Regarding metaphors, some see the damaged cargo and limping ship representing 2020 and the way it went down. What I see is a shipload of ordered goods and malarkey, overloaded and pushed into unsafe waters by those attempting to game a system for profit. All the while ignoring and not taking into account the forces of nature (and human nature), leading to an encounter that resulted in the tipping over and dumping of box loads of previously ordered and desired material, information and evidence into the Sea of Bamboozlement to disappear and sink without trace or consequence, leaving those in charge to attempt to shift blame and salvage what’s left. While that may be a stretch, it’s a visual of something gone awry in a major way that works for me. And in the sea of all else happening, I wouldn't have known something this major had transpired if a small, person to person report of missing rabbit cages hadn’t happened reached my ears.
Also intriguing is the Apus connection linking back to the first Dutch shipping expedition headed East in 1595 which yielded the sighting and naming of that constellation, with another ship built for the purpose of hauling goods the other direction given that same name 435 years later.
Apus is a small constellation in the southern sky. It represents a bird-of-paradise, and its name means "without feet" in Greek because the bird-of-paradise was once wrongly believed to lack feet. Apus was one of twelve constellations published by Petrus Plancius from the observations of Pieter Dirkszoon Keyser and Frederick de Houtman who had sailed on the first Dutch trading expedition, known as the Eerste Schipvaart, to the East Indies that took place from 1595 to 1597. That expedition was instrumental in opening up the Indonesian spice trade to the merchants that eventually formed the Dutch East India Company, and marked the end of the Portuguese Empire's dominance in the region.

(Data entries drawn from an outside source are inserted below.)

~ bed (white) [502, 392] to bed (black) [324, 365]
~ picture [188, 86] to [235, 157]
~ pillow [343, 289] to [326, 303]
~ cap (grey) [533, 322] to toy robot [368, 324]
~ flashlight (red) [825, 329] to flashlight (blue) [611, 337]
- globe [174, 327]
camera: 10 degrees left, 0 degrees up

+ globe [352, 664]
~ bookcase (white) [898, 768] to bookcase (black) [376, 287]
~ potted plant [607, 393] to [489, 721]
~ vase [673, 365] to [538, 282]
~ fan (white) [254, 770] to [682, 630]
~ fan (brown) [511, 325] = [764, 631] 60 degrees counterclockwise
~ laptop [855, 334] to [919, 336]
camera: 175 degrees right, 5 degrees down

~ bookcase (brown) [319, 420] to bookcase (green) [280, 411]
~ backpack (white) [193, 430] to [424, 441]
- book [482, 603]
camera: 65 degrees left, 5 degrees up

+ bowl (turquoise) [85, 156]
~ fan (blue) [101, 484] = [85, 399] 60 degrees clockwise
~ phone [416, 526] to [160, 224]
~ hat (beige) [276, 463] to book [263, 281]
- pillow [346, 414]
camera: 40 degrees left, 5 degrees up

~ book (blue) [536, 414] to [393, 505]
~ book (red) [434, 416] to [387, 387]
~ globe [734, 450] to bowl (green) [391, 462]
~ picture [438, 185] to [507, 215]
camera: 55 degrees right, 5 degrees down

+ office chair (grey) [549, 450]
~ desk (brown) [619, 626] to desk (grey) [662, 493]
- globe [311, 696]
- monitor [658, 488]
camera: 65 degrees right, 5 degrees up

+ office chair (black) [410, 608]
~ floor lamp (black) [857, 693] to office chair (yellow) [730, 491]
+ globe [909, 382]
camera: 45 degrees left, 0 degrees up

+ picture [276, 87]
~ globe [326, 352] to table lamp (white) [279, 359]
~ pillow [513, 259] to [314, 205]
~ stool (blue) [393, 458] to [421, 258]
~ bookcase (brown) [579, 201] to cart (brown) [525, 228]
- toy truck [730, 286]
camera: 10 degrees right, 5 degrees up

Through it all Nature, in spite of the machinations of men, continues to provide the consistency needed to determine direction and the energy needed to fill or trim the sails of those intent on using and/or disregarding its power to change and affect the course of life. To date, all the king's horses, and all the king's men have yet to bring it completely under their control, with accomplishments and unexpected consequences showing up over and over and over again.
2 comments:
I just watched a show on rogue waves, turns out they are way more common than once suspected. I am good with not going to the sea in ships.
Cargo shippers have been pushing winter weather time limits since forever so I'm not surprised. See Edmund Fitzgerald.